W.Va. Prepared To Juggle Booster Shots Along With Initial Vaccinations
While the federal government plans a rollout of coronavirus vaccine booster shots, West Virginia officials are prepared to balance efforts between getting the shot to those unvaccinated, all the while offering boosters to those who have already gotten their initial doses.
Federal public health officials announced plans Wednesday to offer booster shots as early as the week of Sept. 20 to those who already got the two-dose Pfizer and Moderna vaccines. Although some booster shots have already been given in West Virginia, Gov. Jim Justice said he hopes to launch a more concerted effort before the federal rollout.
“We appreciate that they're going to get started on September the 20th. But for God's sakes alive — we absolutely don't need to continue to wait until September the 20th,” Justice said.
The plan for coronavirus vaccine boosters is subject to the Food and Drug Administration "conducting an independent evaluation and determination of the safety and effectiveness of a third dose of the Pfizer and Moderna mRNA vaccines and CDC's Advisory Committee on Immunization Practices (ACIP) issuing booster dose recommendations based on a thorough review of the evidence," the U.S. Department of Health and Human Services said in a statement.
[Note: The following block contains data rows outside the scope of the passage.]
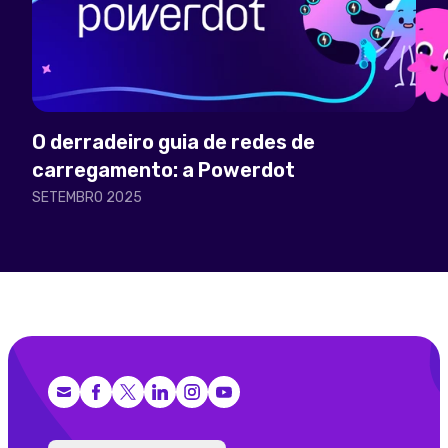
O derradeiro guia de redes de
carregamento: a Powerdot
SETEMBRO 2025
Facebook
X (Twitter)
LinkedIn
Instagram
YouTube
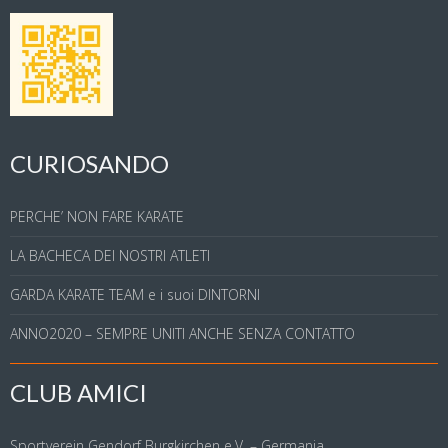
CURIOSANDO
PERCHE’ NON FARE KARATE
LA BACHECA DEI NOSTRI ATLETI
GARDA KARATE TEAM e i suoi DINTORNI
ANNO2020 – SEMPRE UNITI ANCHE SENZA CONTATTO
CLUB AMICI
Sportverein Gendorf Burgkirchen e.V. – Germania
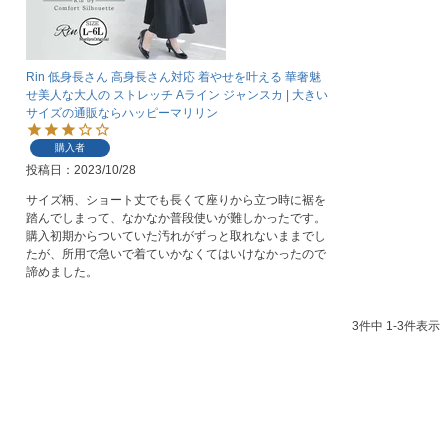
Rin 低身長さん 高身長さん対応 着やせを叶える 華奢魅
せ美人な大人の ストレッチ Aライン ジャンスカ | 大きい
サイズの通販ならハッピーマリリン
購入者
投稿日
2023/10/28
サイズ柄、ショート丈でも長くて座りから立つ時に裾を
踏んでしまって、なかなか普段使いが難しかったです。

購入初期からついていた汚れがずっと取れないままでし
たが、所用で急いで着ていかなくてはいけなかったので
諦めました。
3
件中
1
-
3
件表示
Federal officials are recommending booster shots for those who have been vaccinated more than eight months ago. But Justice said he’s pushing residents — especially those more vulnerable to severe illness — to get booster shots six months after their initial vaccination.
As of Wednesday, the West Virginia Department of Health and Human Resources reports 57.5 percent of the state’s population aged 12-and-over is fully vaccinated. State officials report 70.1 percent of those eligible have received a first dose.
James Hoyer, who leads West Virginia’s interagency task force on the pandemic, said there would be no issues in trying to juggle efforts between new vaccinations and the booster shots.
“We're prepared to execute doses to more unvaccinated folks, because we know we need to do that,” Hoyer said. “And we know we need to get the third dose into our most vulnerable population — and we're prepared to do that.”
Hoyer said doses of the vaccine are so plentiful that the state will not need to implement a tiered system based on age and vulnerability for booster shots. As West Virginia executed its initial vaccine rollout, health care workers, older residents and those with pre-existing conditions were put in the front of the line.
Justice expressed frustration Wednesday over those who have yet to get their initial shots.
“It's too late for you to decide, ‘You know, we should have gotten vaccinated.’ You can't stop this now — what's happened in West Virginia,” Justice said of the continued rise of the delta variant and the virus at-large. “But you can still save your own life, or lives that are around you, by getting vaccinated.”
As of Wednesday, public health officials report 7,579 active cases. Since the beginning of the pandemic 2,997 deaths have been attributed to the virus.
“I don't have any idea how, on this planet, you could hear these numbers and not run and get vaccinated,” he said.